愛人⑨
まるで虹の出る爽やかな青空の様な笑顔で、男は青年の必死な抵抗を一瞬で地の底へと突き落とす。
ビシィッ!と凄まじい音をたてて青年の顔が凍った。
「……………………………っ、やだなぁ若っ!行きますっ!行きますよ!!行ってくりゃあ良いんでしょうっ!?」
わずかな沈黙の後…。
勢い良く走り出す青年の目に、マヤはかすかに光るものを見た。
「若の…」
「若のコンチキショーっ!!!」
キラキラと光る雫を連れ立って、青年はけたたましい足取りで走り去って行く…。
(………い、…………行ってしまった……)
青年の遠のく背中を見送りながら、マヤはもはや、ぐうの字も出ない。
しかし不思議と同情感を覚えるのは、目の前の男の横暴に対する仲間意識みたいなものなのだろうか…。
「……………と言うことで、悪いけど君はオレと一緒に来てもらうよ…。なんと言っても君はオレの愛人だしね」
男はそう言って微笑みながら、再びマヤの瞳を覗き込む。
口を覆う手は外され、その指は彼女の首に着けられた青く輝く水霊石へと伸ばされる…。
「これが君の首にある限り、君は俺には勝てないし、俺の愛人として四六時中監視下に置くつもりだからそのつもりで」
男の言葉は、暗にマヤを捕虜にする事を意味しているのだろうが…。
覗き込む男の緑の瞳はとても楽しげで、月明かりに妖しく照らされたその様からは真意を何も推し量れない…。
「………あなた。いったい何がしたいのよ…!!」
マヤの口からこぼれ落ちるのは困惑の言葉。
「私を連れて行く…?何のために…。何の意味があるのよ」
後をつけて、逃げ道を封じて…。水か森かも分からない格好で現れた謎の男に、動きも力も抵抗も全て封じられた…。

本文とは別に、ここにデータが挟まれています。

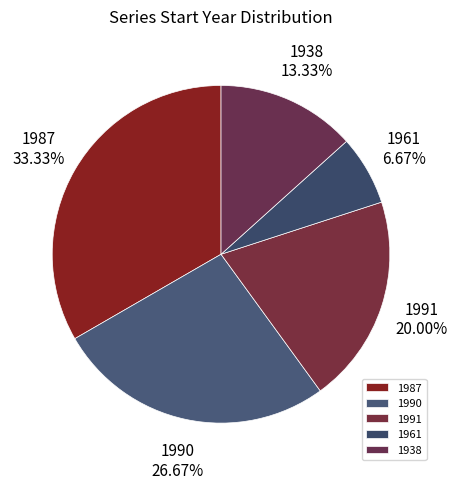

The 1938 slice represents 13% of the pie. True or false?

True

「ただ兵に私を突き出せば良いだけじゃない。一緒に連れて行く?婚約破棄…?愛人…!?意味が分からない…………!!!!」
「人を馬鹿にするのもいい加減に…っ!!」
マヤが怒りのままに思いを言葉にしようとしたその時…。
「……意味…、ね……」
彼女の言葉に男がかすかに反応する。
「忌みつ姫、マヤ」
「!?」
男の顔からふと笑顔が消え、男は静かに彼女の名前を呼んだ。